- ABOUT THIS EXERCISE
Report every line in the entries below that contains the word "rien", giving each such line in full.

__________________________________________________

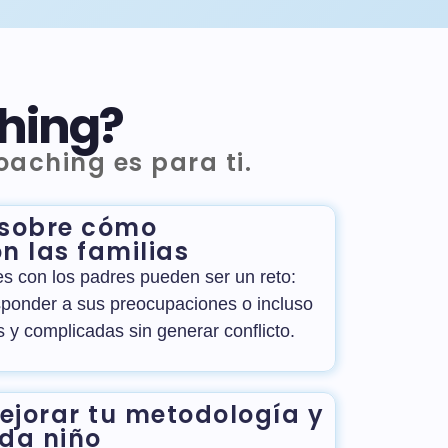
ching?
oaching es para ti.
 sobre cómo
n las familias
es con los padres pueden ser un reto:
esponder a sus preocupaciones o incluso
s y complicadas sin generar conflicto.
jorar tu metodología y
da niño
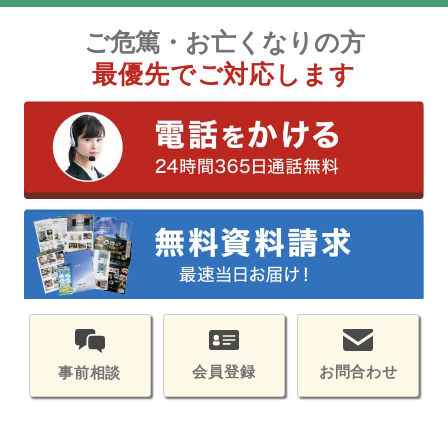
ご危篤・お亡くなりの方
最優先でご対応します
会員登録
お問合わせ
事前相談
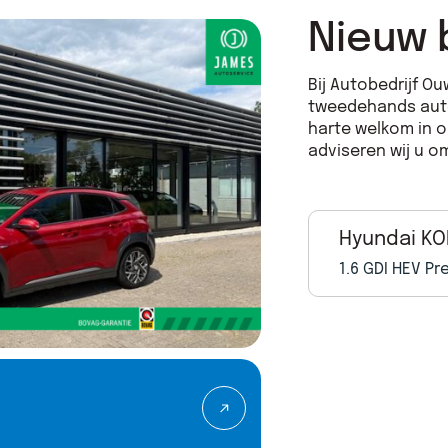
Nieuw 
Bij Autobedrijf O
tweedehands auto'
harte welkom in 
adviseren wij u 
Hyundai K
1.6 GDI HEV P
Hyundai KONA
1.6 GDI HEV Premium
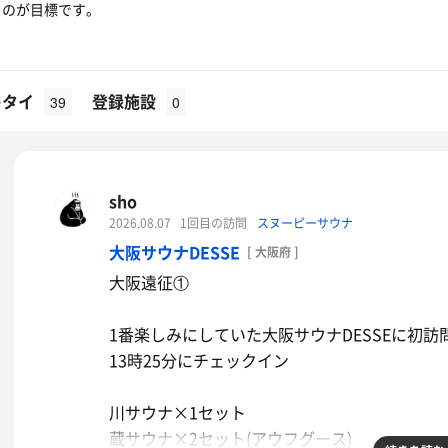
るのが目標です。
キタイ
登録施設
39
0
sho
2026.08.07
1回目の訪問
スヌーピーサウナ
大阪サウナDESSE
[ 大阪府 ]
大阪遠征①
1番楽しみにしていた大阪サウナDESSEに初訪
13時25分にチェックイン
川サウナ×1セット
蔵サウナ×2セット(アウフグース)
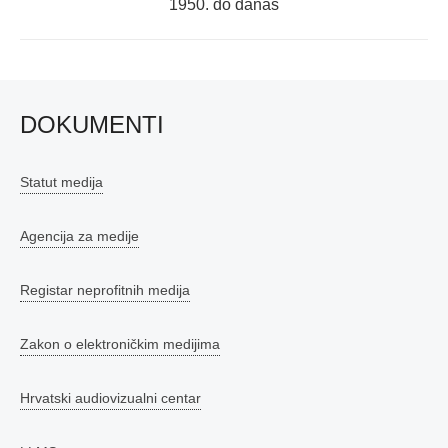
post:
1950. do danas
DOKUMENTI
Statut medija
Agencija za medije
Registar neprofitnih medija
Zakon o elektroničkim medijima
Hrvatski audiovizualni centar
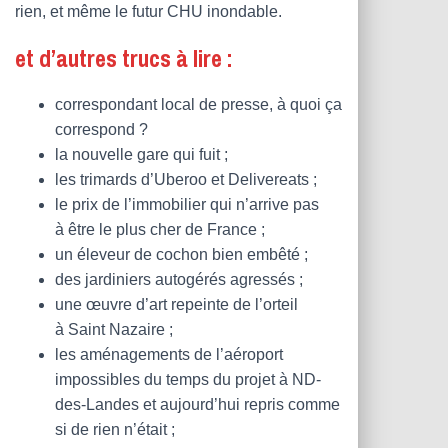
rien, et même le futur CHU inondable.
et d’autres trucs à lire :
correspondant local de presse, à quoi ça
correspond ?
la nouvelle gare qui fuit ;
les trimards d’Uberoo et Delivereats ;
le prix de l’immobilier qui n’arrive pas
à être le plus cher de France ;
un éleveur de cochon bien embêté ;
des jardiniers autogérés agressés ;
une œuvre d’art repeinte de l’orteil
à Saint Nazaire ;
les aménagements de l’aéroport
impossibles du temps du projet à ND-
des-Landes et aujourd’hui repris comme
si de rien n’était ;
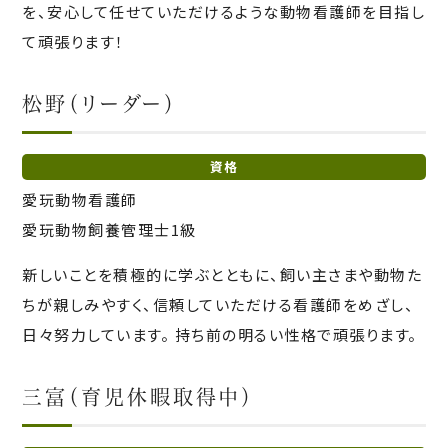
を、安心して任せていただけるような動物看護師を目指し
て頑張ります！
松野（リーダー）
資格
愛玩動物看護師
愛玩動物飼養管理士1級
新しいことを積極的に学ぶとともに、飼い主さまや動物た
ちが親しみやすく、信頼していただける看護師をめざし、
日々努力しています。 持ち前の明るい性格で頑張ります。
三富（育児休暇取得中）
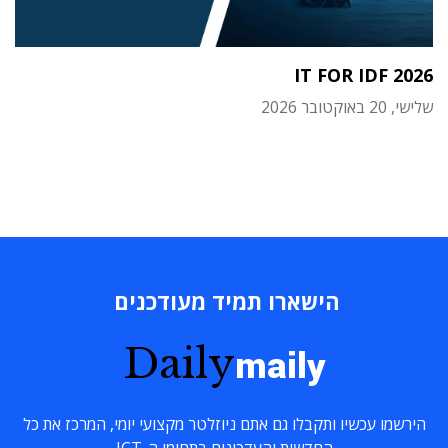
IT FOR IDF 2026
שלישי, 20 באוקטובר 2026
הישארו תמיד מעודכנים
Daily
maily
הירשמו עכשיו ותקבלו גם אתם ניוזלטר מקצועי יומי, המרכז את כל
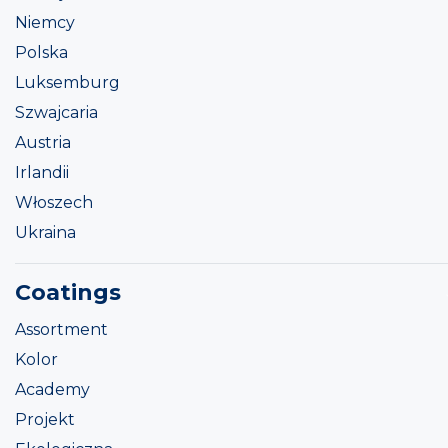
Niemcy
Polska
Luksemburg
Szwajcaria
Austria
Irlandii
Włoszech
Ukraina
Coatings
Assortment
Kolor
Academy
Projekt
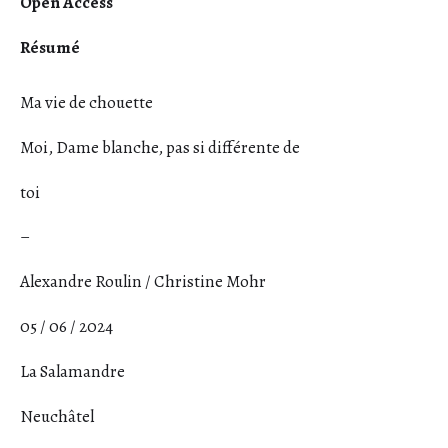
Open Access
Résumé
Ma vie de chouette
Moi, Dame blanche, pas si différente de
toi
–
Alexandre Roulin / Christine Mohr
05 / 06 / 2024
La Salamandre
Neuchâtel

__________________________________________________

- EXERCISE RESULT
rien, et même le futur CHU inondable.
si de rien n’était ;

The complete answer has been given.